JS: I don’t want to be one of those parents that makes my kid wear the Clash shirt—I hate that stuff. It’s just silly. I don’t want them to be in the get-up—I always trip out on that, when parents get their kids the punk-rock hairdo.
My parents turned me on to everything from The Beatles to Jerry Vale to Vikki Carr, Elton John—a lot of different kinds of music being played at different times. And I was always able to venture into the record cabinet and pull out what I wanted to hear, whether it was Ray Charles or an Eagles record. As I’ve been raising my kids, it’s the same thing. Sure [my kids] know everything on SideOneDummy, because I’m listening to the demos in the car. [SideOneDummy] just signed The Sounds, so the whole Christmas break was listening to The Sounds’ record, and we collectively listened to it together—and they have opinions on it. My son likes Beethoven, and my daughter likes pop music. Sometimes she says, “Oh God, I don’t want you to know I like pop music,” and I’m like, “Why?” And she’s like “Because I know you don’t like it.” And I’m like, “Music is for what you’re into. It would be weird if you liked what I like.” And I feel like, in the household, we’ve made that open to them.
AVC: In a previous interview, you said you’d like to hear about everyone’s life-changing moment—their personal “Winchester Skate Park story,” if you will. Is that something you’ve considered for a future project—talking to other musicians and lifelong friends about the moments in their lives that led them to where they are today?
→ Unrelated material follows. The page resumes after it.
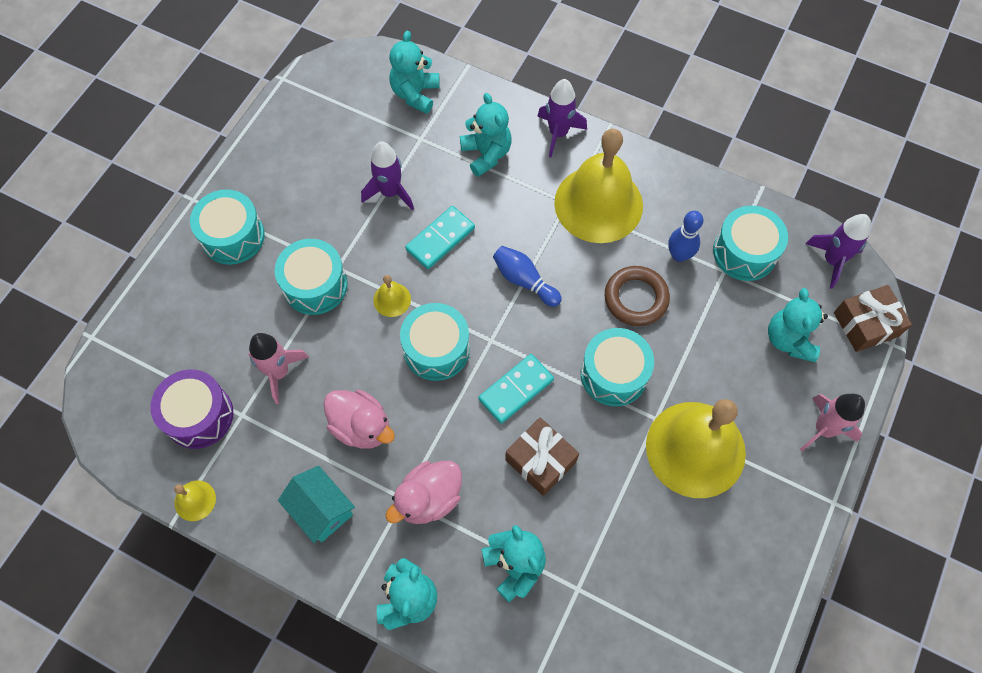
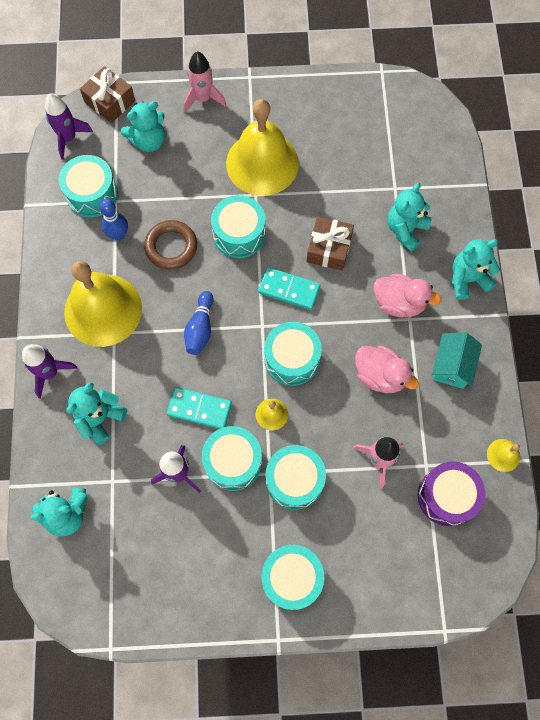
camera: 120 degrees left, 5 degrees up
pink duck [324,390,395,449] -> pink duck turned 120 degrees clockwise [355,346,419,393]
none -> turquoise drum [202,426,262,491]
JS: The woman that directed the show, Sydney Walsh, when she and I came together and started talking about the show, I had one thing in mind—it was going to be all about punk rock. And each time I would tell a story, she was able to find different parts of it and put the magnifying glass over it. And that came with the Winchester story, came with that first time I heard the Sex Pistols, came with the first time I went to a show without my parents. Those have definitely been the areas of the story that people identify with—whether it’s Brian Fallon from Gaslight Anthem telling me about the music he grew up listening to, or being at a show and hearing different musicians talk about how Kiss, or The Stones, or Devo were influential to them. I’m on the Venice Boardwalk right now—I’d love to ask everybody’s [story]. “Hey man, tell me the first record that changed your life.” “Tell me that moment that you remember hearing that song that every time you hear it, you have a memory that’s connected to it.” What is it—smell is your No. 1 sense for memory, and song and music is the second? Maybe sometime I’d love to get together a handful of people, because everyone has that story.
AVC: Are there any stories that you’ve wanted to include in the show, but couldn’t because someone asked you not to tell them?
JS: No. When I went to Northern California, my mom came to both shows, and she was like “Are people going to hate me after the show?” It’s funny—I was standing with her in the audience in San Francisco, and people came right over to meet her. No one’s come to the show and asked, “Hey, why’d you tell that story?” I’ve put so many different stories in it, about so much different stuff, that it changes all the time.